Токийский суперэкспресс был роскошным поездом с вагоном-рестораном, с великолепными удобными сиденьями и, принимая во внимание большую скорость, которую он развивал, с удивительно небольшим шумом и тряской. Джоанна хотела, чтобы Алекс сел около окна, а он настаивал, чтобы эта привилегия осталась за ней. Этот небольшой спор позабавил проводника. Алекс не стал очень уж упрямиться и занял место у окна, но никто из них не смотрел на проносящийся за окном пейзаж. Они говорили о Японии, Англии, о всякой всячине, но никто, по негласному соглашению, не произнес ни слова о "промывке мозгов", Британско-Континентальной страховой или сенаторе Томасе Шелгрине.
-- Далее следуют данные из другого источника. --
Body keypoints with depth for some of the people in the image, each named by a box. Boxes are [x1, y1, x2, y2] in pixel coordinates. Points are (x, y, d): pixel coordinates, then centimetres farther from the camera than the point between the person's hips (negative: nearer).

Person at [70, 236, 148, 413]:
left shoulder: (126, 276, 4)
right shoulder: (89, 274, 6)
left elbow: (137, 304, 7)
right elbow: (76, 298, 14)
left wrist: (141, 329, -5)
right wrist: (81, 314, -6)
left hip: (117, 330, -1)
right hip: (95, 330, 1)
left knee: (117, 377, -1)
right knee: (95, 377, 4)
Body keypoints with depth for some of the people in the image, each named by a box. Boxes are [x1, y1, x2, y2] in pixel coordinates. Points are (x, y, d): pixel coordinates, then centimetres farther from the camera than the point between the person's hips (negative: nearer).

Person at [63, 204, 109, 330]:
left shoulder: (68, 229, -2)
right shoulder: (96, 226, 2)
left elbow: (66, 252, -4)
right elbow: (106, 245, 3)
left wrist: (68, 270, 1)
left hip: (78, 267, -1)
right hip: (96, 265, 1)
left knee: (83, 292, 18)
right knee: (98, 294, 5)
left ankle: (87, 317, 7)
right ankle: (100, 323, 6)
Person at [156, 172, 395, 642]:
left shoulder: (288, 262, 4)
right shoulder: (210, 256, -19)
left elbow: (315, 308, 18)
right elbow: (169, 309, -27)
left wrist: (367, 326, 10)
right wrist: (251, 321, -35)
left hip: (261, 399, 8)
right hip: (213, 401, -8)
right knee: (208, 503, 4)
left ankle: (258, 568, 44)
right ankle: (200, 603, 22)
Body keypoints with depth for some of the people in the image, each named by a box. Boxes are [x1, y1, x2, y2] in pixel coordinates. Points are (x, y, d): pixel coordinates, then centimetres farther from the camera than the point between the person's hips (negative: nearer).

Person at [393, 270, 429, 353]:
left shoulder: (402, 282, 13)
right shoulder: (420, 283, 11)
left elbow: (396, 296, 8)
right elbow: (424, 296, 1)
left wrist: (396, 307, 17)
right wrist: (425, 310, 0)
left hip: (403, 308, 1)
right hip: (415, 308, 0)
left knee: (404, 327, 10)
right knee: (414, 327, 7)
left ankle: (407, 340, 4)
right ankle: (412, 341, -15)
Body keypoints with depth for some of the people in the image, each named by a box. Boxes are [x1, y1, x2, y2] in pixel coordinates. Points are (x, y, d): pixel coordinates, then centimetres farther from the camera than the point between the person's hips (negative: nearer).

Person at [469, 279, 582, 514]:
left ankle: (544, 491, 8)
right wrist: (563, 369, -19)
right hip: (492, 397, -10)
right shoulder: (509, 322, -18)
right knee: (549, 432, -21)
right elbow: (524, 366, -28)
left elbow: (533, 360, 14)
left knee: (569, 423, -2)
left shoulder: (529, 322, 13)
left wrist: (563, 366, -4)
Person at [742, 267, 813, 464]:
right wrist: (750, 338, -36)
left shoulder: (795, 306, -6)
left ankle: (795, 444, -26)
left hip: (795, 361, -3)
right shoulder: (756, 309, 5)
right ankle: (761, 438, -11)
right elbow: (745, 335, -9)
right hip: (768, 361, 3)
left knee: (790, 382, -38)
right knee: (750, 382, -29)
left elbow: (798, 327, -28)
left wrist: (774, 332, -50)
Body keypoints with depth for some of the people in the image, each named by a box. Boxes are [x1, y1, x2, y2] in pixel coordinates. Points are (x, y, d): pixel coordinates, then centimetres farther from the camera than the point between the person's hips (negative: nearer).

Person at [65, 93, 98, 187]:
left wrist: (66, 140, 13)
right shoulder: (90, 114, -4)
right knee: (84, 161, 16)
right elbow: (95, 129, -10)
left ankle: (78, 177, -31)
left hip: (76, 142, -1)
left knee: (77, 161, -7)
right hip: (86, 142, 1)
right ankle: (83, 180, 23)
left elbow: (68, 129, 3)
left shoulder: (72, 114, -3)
За четырехчасовое путешествие Джоанна открыла, что Алекс был прекрасным средством от меланхолии. Они настолько были поглощены разгадыванием тайны, в которой оказались, что она почти забыла, каким очаровательным собеседником он был. Несколько последних дней они мало о чем говорили, кроме как о запутанном клубке ее прошлого и возможных ужасах, поджидающих ее в будущем. И вот опять Джоанне предоставилась возможность заметить и оценить его чувство юмора, сочувствие, остроумие и понятливость — все те качества, которые послужили причиной тому, что она так легко влюбилась в него. Они держали друг друга за руки, и Джоанна трепетала от его прикосновения, как будто это было ее первое романтическое свидание с мужчиной. Несколько раз за то время, пока они стрелой мчались к Токио, ей хотелось наклониться и поцеловать его, пусть даже только в щеку, но такое публичное выражение чувства совершенно неприемлемо в Японии. Постепенно она расслабилась, когда поняла, что хотя Киото и был ее домом, она могла бы чувствовать себя как дома везде, только бы Алекс был рядом, и неважно, куда он поведет ее. Она хотела его больше всего на свете, как не хотела ничего и никогда.
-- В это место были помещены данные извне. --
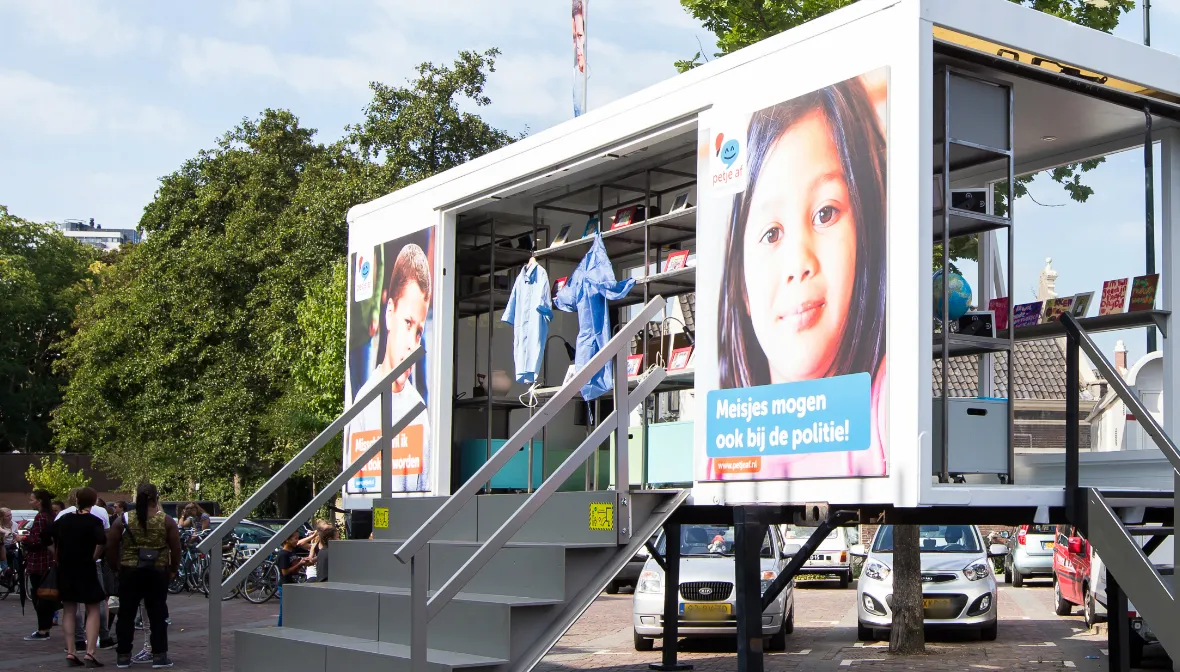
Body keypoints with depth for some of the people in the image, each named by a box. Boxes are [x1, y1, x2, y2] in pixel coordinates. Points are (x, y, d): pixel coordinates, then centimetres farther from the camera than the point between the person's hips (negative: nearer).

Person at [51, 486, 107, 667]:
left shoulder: (64, 518, 6)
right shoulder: (93, 521, -11)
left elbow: (49, 536, 10)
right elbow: (101, 541, -26)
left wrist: (58, 557, 14)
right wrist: (94, 557, -10)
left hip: (64, 569, 5)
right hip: (85, 570, -5)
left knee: (68, 610, 13)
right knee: (93, 611, 3)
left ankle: (70, 652, 11)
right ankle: (90, 653, -6)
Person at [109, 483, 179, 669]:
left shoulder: (123, 520, -1)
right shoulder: (166, 521, -3)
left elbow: (110, 547, 0)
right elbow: (176, 548, -3)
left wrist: (116, 566, 12)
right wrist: (173, 568, 9)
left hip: (129, 572, 1)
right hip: (158, 573, -1)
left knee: (126, 614, 9)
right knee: (158, 614, 5)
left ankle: (123, 655, 12)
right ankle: (159, 655, 5)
В Токио, в отеле в западном стиле, для них был зарезервирован номер с двумя спальнями. Служащие отеля не смогли скрыть своего удивления такому наглому поведению. Мужчина и женщина с разными фамилиями, не состоящие в браке, пользующиеся одним и тем же номером и не прилагающие совершенно никаких усилий скрыть связь, в их понимании были жутко распущенными, безотносительно к числу спален в их распоряжении. Алекс не замечал поднятые брови, отмечавшие почти каждое лицо, попадавшееся им, но Джоанна заметила и стала тихонько подталкивать его локтем, пока он не понял, что все смотрят на него осуждающе. Это забавляло Джоанну, но ее непринужденная улыбка, воспринимаемая как выражение сладострастия, только портила дело. Портье даже не удостоил ее взглядом. Но, однако, им не отказали в номере. Это было бы немыслимо невежливо. Кроме того, в любом отеле Токио, обслуживающем западных туристов, портье и коридорные знали, что от американцев можно было ожидать любой наглой выходки. На десятый этаж Алекса и Джоанну сопровождали двое посыльных, которые затем распределили багаж по спальням, включили в гостиной обогреватель, открыли тяжелые портьеры и отказывались взять чаевые, пока Алекс не заверил их, что предлагает это маленькое вознаграждение только из уважения к их отличному обслуживанию и прекрасным манерам. В Японии в большинстве заведений чаевые не приняты, но Алекс, по привычке" чувствовал себя просто виноватым, если не давал их. Номер выглядел ничуть не хуже, чем любые другие двуспальные апартаменты в Лос-Анджелесе или Далласе, Чикаго или Бостоне. И только вид из окна однозначно напоминал, что они находятся в Японии.